→ **DIRECTIONS**: Restate the data below word for word. Skip any images it contains.

→ **DATA TO USE**:
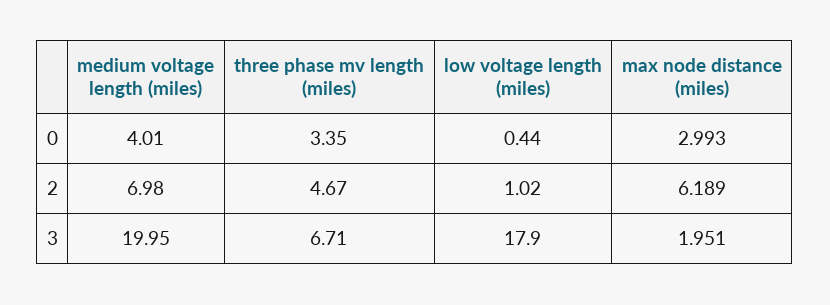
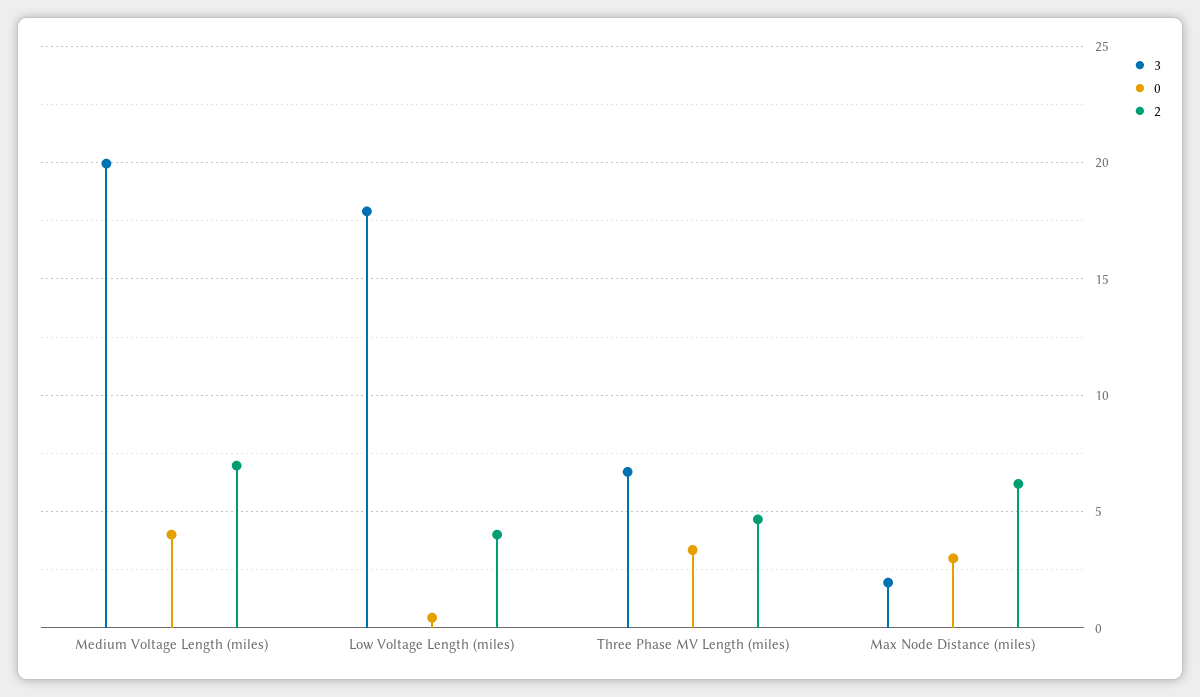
  {
    "0": {
      "medium voltage length (miles)": 4.01,
      "three phase mv length (miles)": 3.35,
      "low voltage length (miles)": 0.44,
      "max node distance (miles)": 2.993
    },
    "2": {
      "medium voltage length (miles)": 6.98,
      "three phase mv length (miles)": 4.67,
-     "low voltage length (miles)": 1.02,
+     "low voltage length (miles)": 4,
      "max node distance (miles)": 6.189
    },
    "3": {
      "medium voltage length (miles)": 19.95,
      "three phase mv length (miles)": 6.71,
      "low voltage length (miles)": 17.9,
      "max node distance (miles)": 1.951
    }
  }

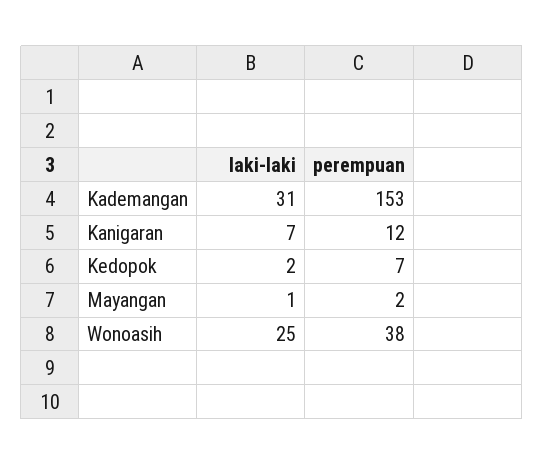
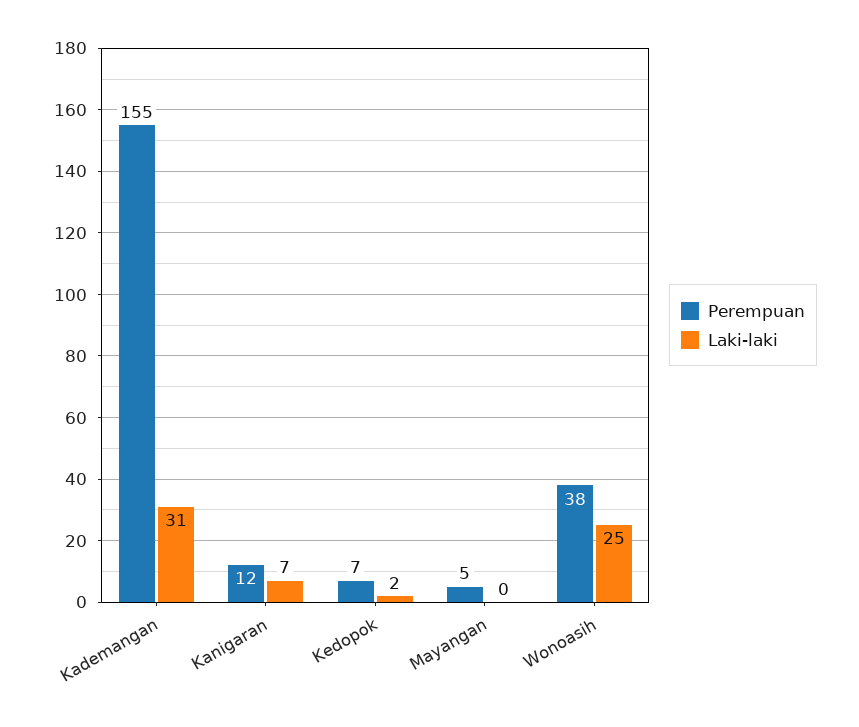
  {
    "laki-laki": {
      "Kademangan": 31,
      "Kanigaran": 7,
      "Kedopok": 2,
-     "Mayangan": 1,
+     "Mayangan": 0,
      "Wonoasih": 25
    },
    "perempuan": {
-     "Kademangan": 153,
+     "Kademangan": 155,
      "Kanigaran": 12,
      "Kedopok": 7,
-     "Mayangan": 2,
+     "Mayangan": 5,
      "Wonoasih": 38
    }
  }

→ **YOUR RESPONSE**:
  {
    "0": {
      "medium voltage length (miles)": 4.01,
      "three phase mv length (miles)": 3.35,
      "low voltage length (miles)": 0.44,
      "max node distance (miles)": 2.993
    },
    "2": {
      "medium voltage length (miles)": 6.98,
      "three phase mv length (miles)": 4.67,
-     "low voltage length (miles)": 1.02,
+     "low voltage length (miles)": 4,
      "max node distance (miles)": 6.189
    },
    "3": {
      "medium voltage length (miles)": 19.95,
      "three phase mv length (miles)": 6.71,
      "low voltage length (miles)": 17.9,
      "max node distance (miles)": 1.951
    }
  }

  {
    "laki-laki": {
      "Kademangan": 31,
      "Kanigaran": 7,
      "Kedopok": 2,
-     "Mayangan": 1,
+     "Mayangan": 0,
      "Wonoasih": 25
    },
    "perempuan": {
-     "Kademangan": 153,
+     "Kademangan": 155,
      "Kanigaran": 12,
      "Kedopok": 7,
-     "Mayangan": 2,
+     "Mayangan": 5,
      "Wonoasih": 38
    }
  }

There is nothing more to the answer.